Aussi parce qu'Alexandre justement y joue presque exactement le même rôle que dans Le Cabaret des Hommes Perdus, un mec paumé et pas en grande forme qui débarque chez des personnages farfelus qui décident de prendre son destin en main.

Mais surtout parce dans la distribution on retrouvait un certain Emmanuel Curtil. Et ce nom était bien loin de m'être inconnu puisqu'il a été l'un des premiers que j'avais tapé dans google il y a de cela des années.
Parce qu'Emmanuel Curtil, c'est la voix de Chandler dans Friends, de Tom Scavo dans Desperate Houswifes, de Jim Carrey dans presque tous ces films, de Simba dans le Roi Lion, de Dimitri dans Anastasia et j'en passe!
Sauf que là, quand il parlait, sa voix sortait de sa bouche à lui, avec sa tête à lui (qui est d'ailleurs tout à fait convenable mais pas celle à laquelle on s'attend) et s'en était très troublant!

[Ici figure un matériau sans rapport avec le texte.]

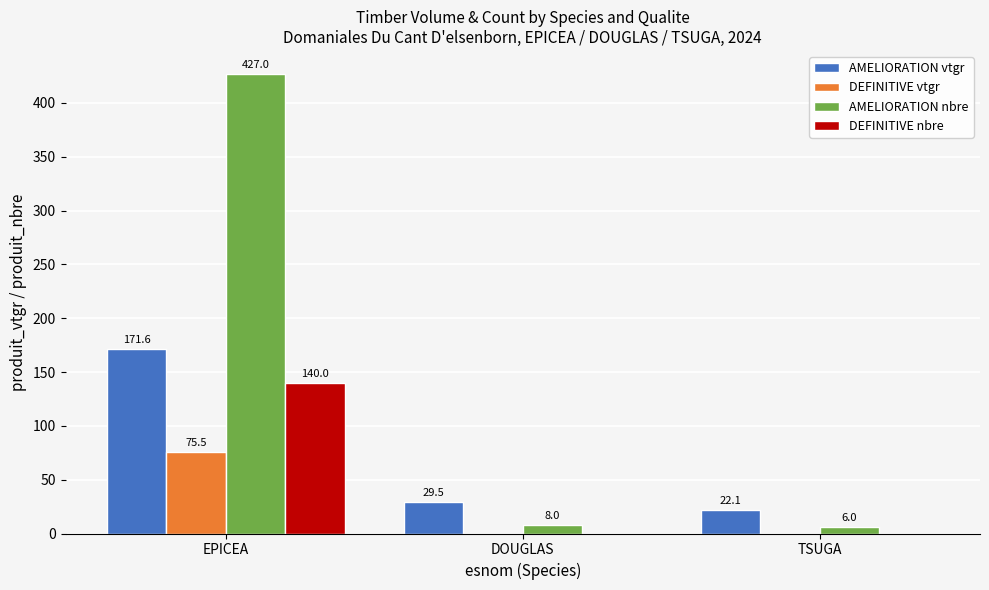

How many distinct data groups are displayed?

4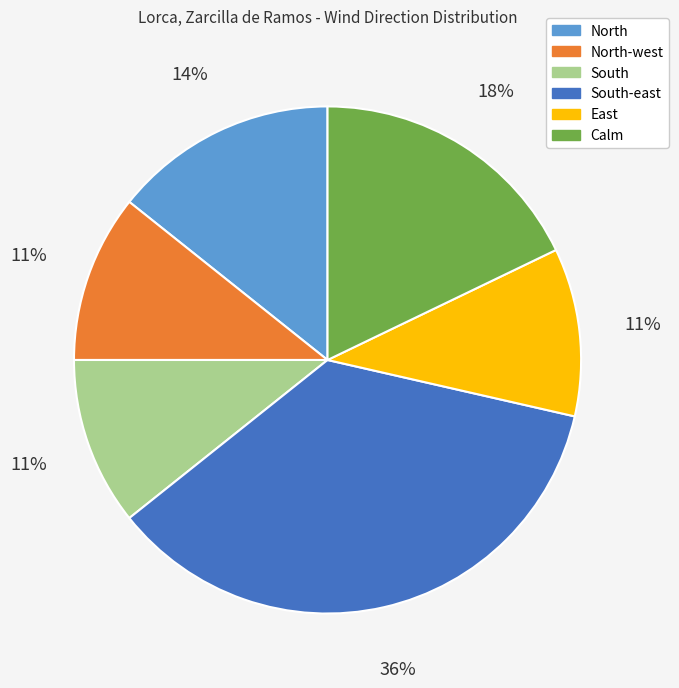

Count the number of slices in the pie.

6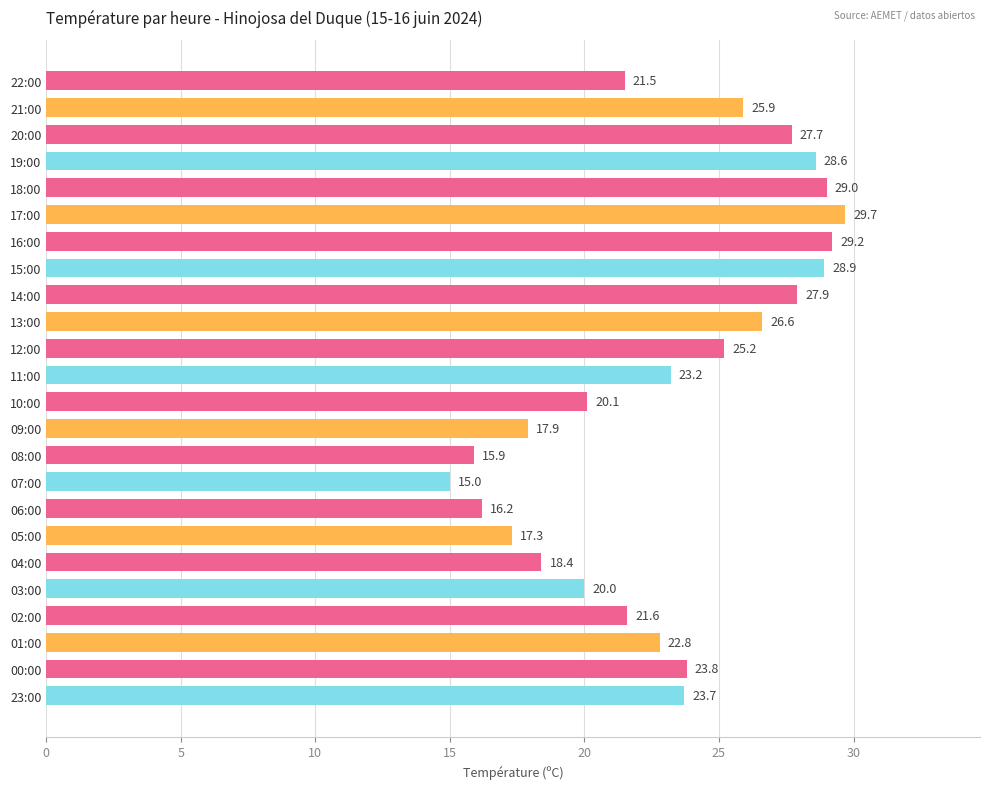

What position from the top is 17:00?

6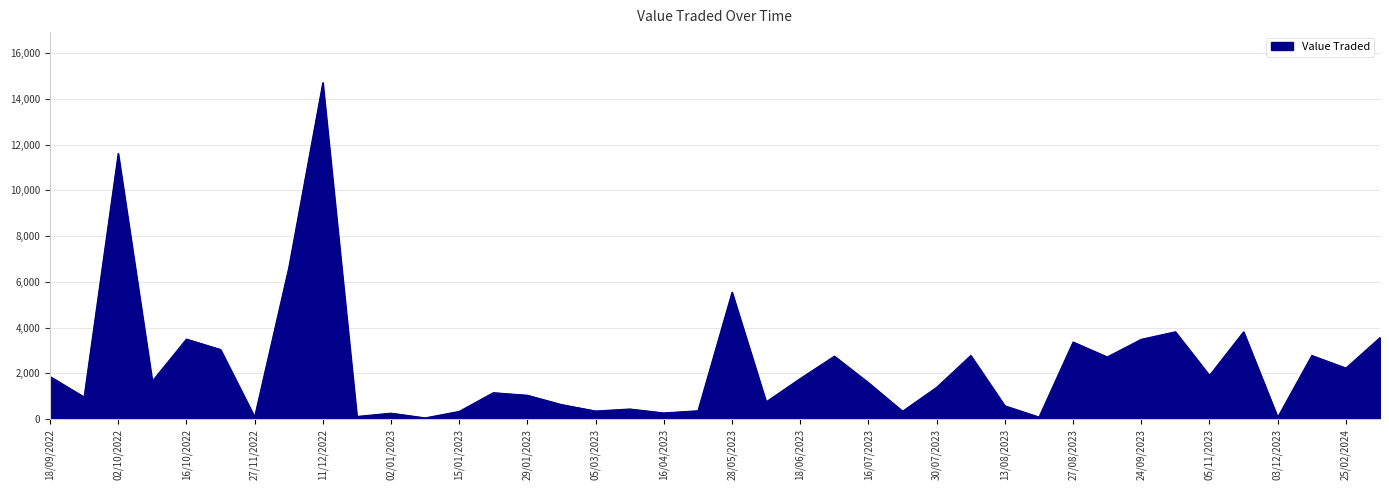

What is the minimum value shown in the chart?

50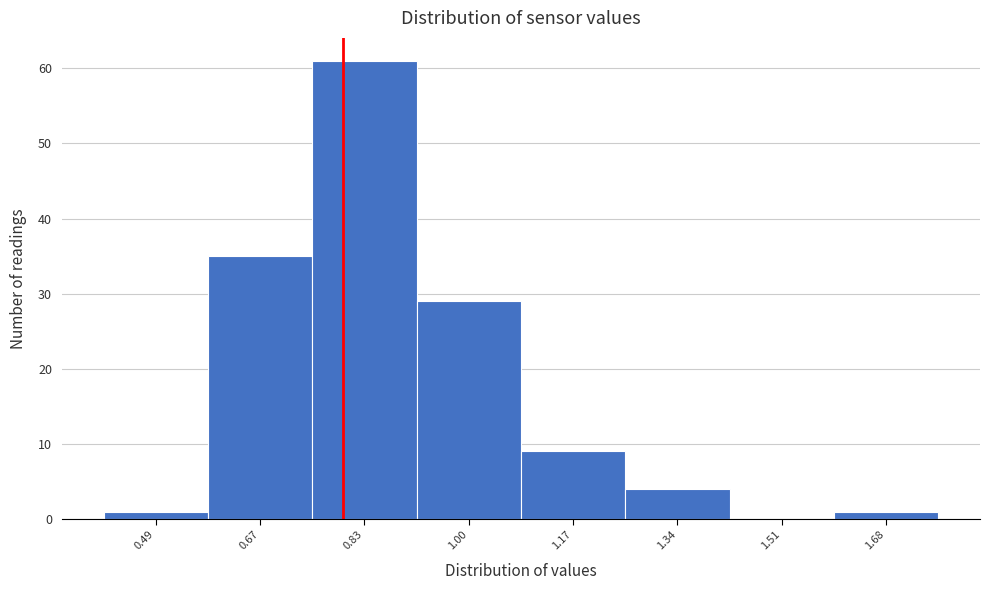

Reading left to right, transcribe this chart: for each bar, give the range it covers on the x-axis and its height. Neither the bar edges nor the heights are printed on the chart, so give them approximately, as read against the axes.

0.41 to 0.58: 1
0.58 to 0.75: 35
0.75 to 0.92: 61
0.92 to 1.09: 29
1.09 to 1.26: 9
1.26 to 1.43: 4
1.43 to 1.60: 0
1.60 to 1.77: 1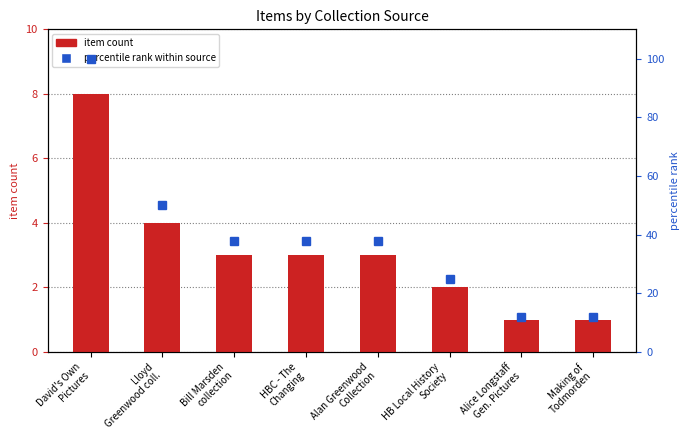

What is the label of the 6th bar from the right?

Bill Marsden
collection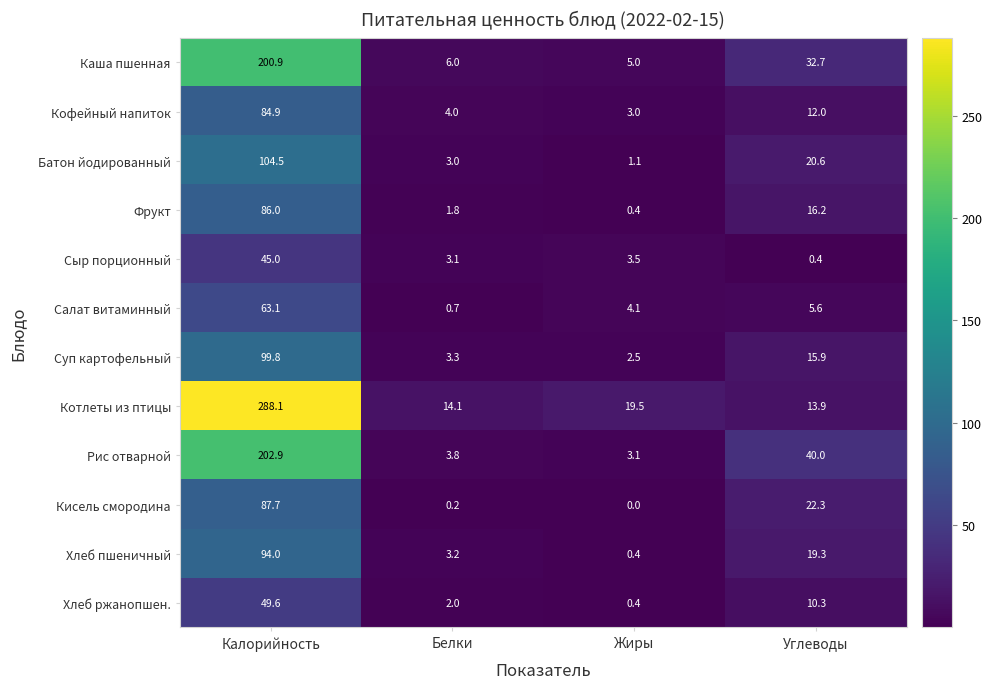

The Кофейный напиток series shows 2.5 at Белки. True or false?

False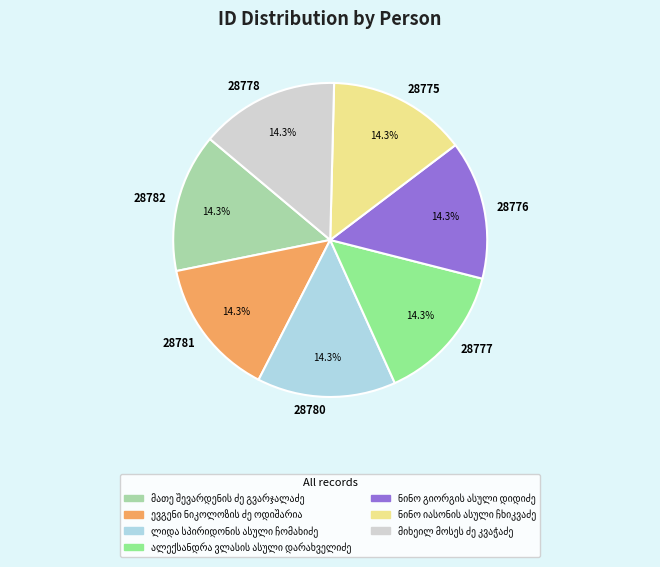

How many slices are in this pie chart?

7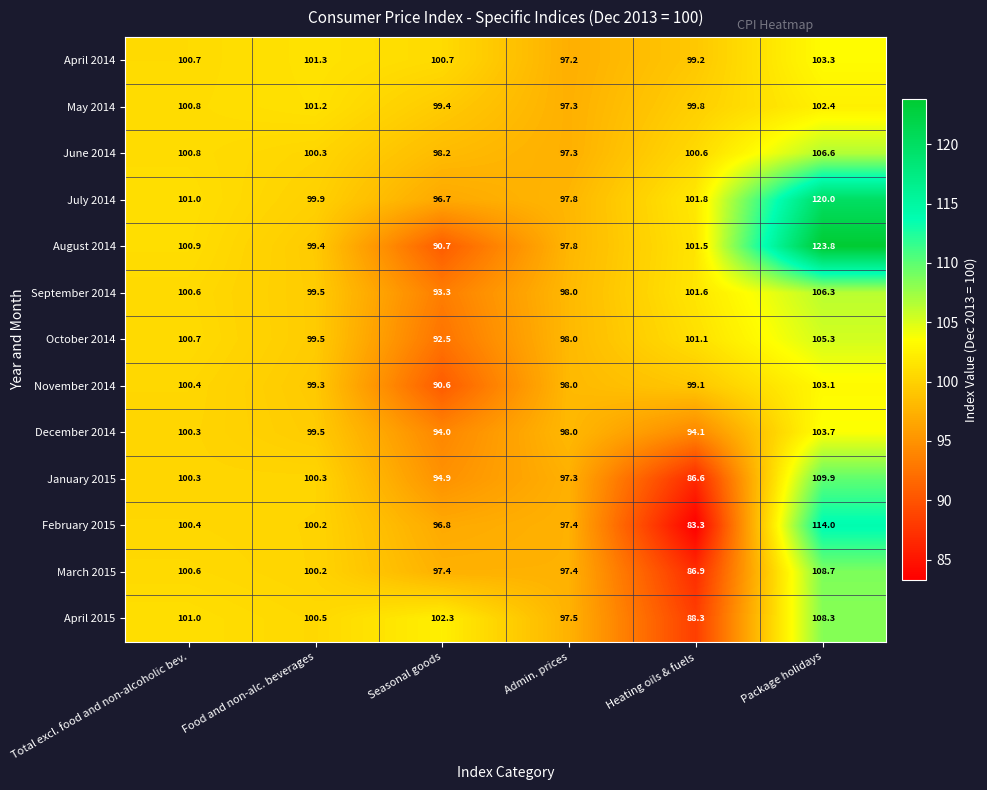

What is the difference between the highest and lowest values at Seasonal goods?

11.7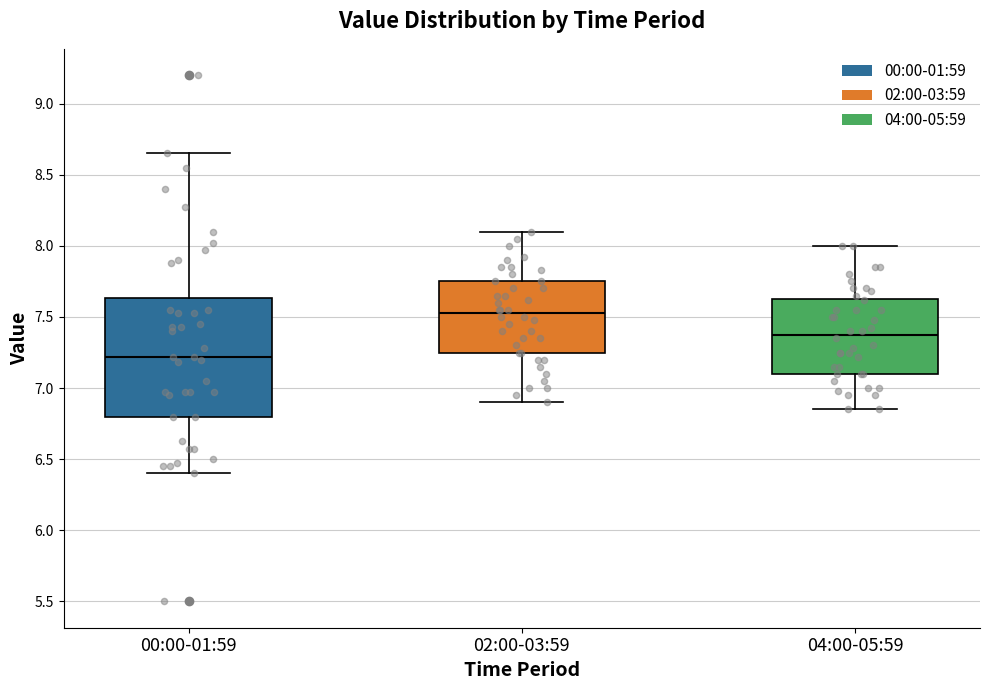

Reading left to right, transcribe this box plot: for each box, give where its median line is, the range the box spans, and where its two whiskers end, as read against the y-axis. The values are not printed on the chart, so give them approximately, as read against the axis.

00:00-01:59: median 7.20, box 6.80 to 7.65, whiskers 6.40 to 8.65
02:00-03:59: median 7.55, box 7.25 to 7.75, whiskers 6.90 to 8.10
04:00-05:59: median 7.40, box 7.10 to 7.65, whiskers 6.85 to 8.00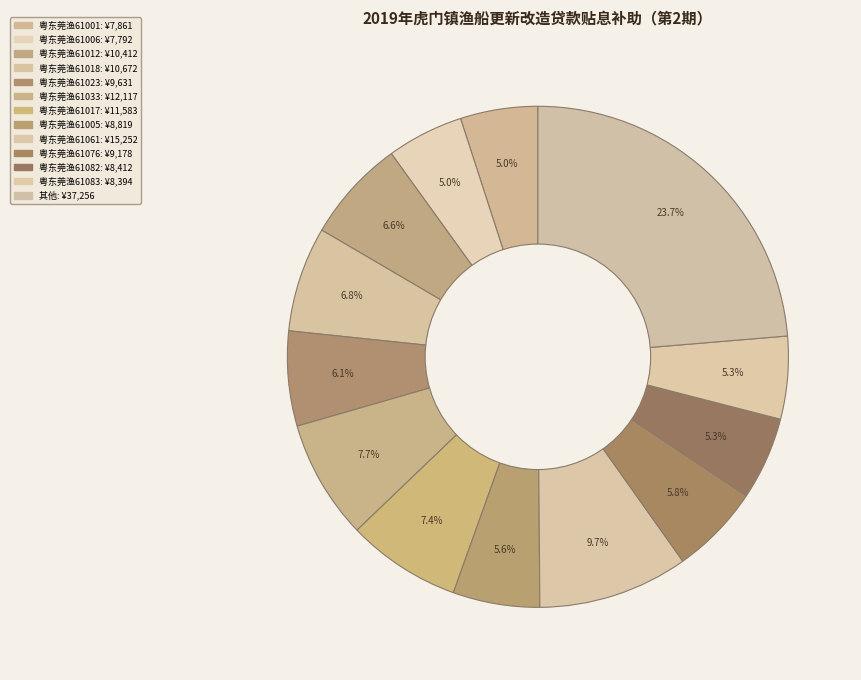

How many segments does this pie chart have?

13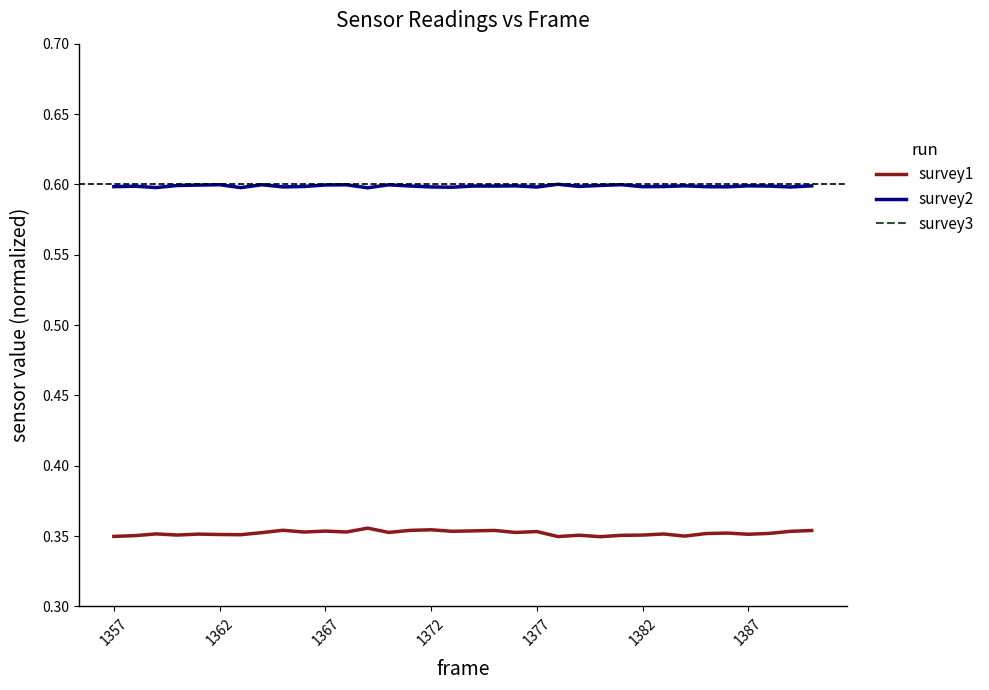

The survey2 series shows 0.6 at 1387. True or false?

True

Carole Massana, Olivier Ruidavet et Françoise Cadol venaient rejoindre la distribution, cette dernière signant le texte de la pièce, et Stéphane Corbin accompagnait les artistes au piano, sur la musique qu'il a lui-même écrite.

Au vu des commentaires laissés sur le site de Diva, cette lecture fut l'une des plus appréciée. Ça me console, j'ai raté l'essentiel mais pas le meilleur! Peut-être que moi aussi je devrais aller y donner mon avis de "divagueuse" en attendant de voir L'Hôtel des Roches Noires réouvrir ses portes dans une version plus aboutie?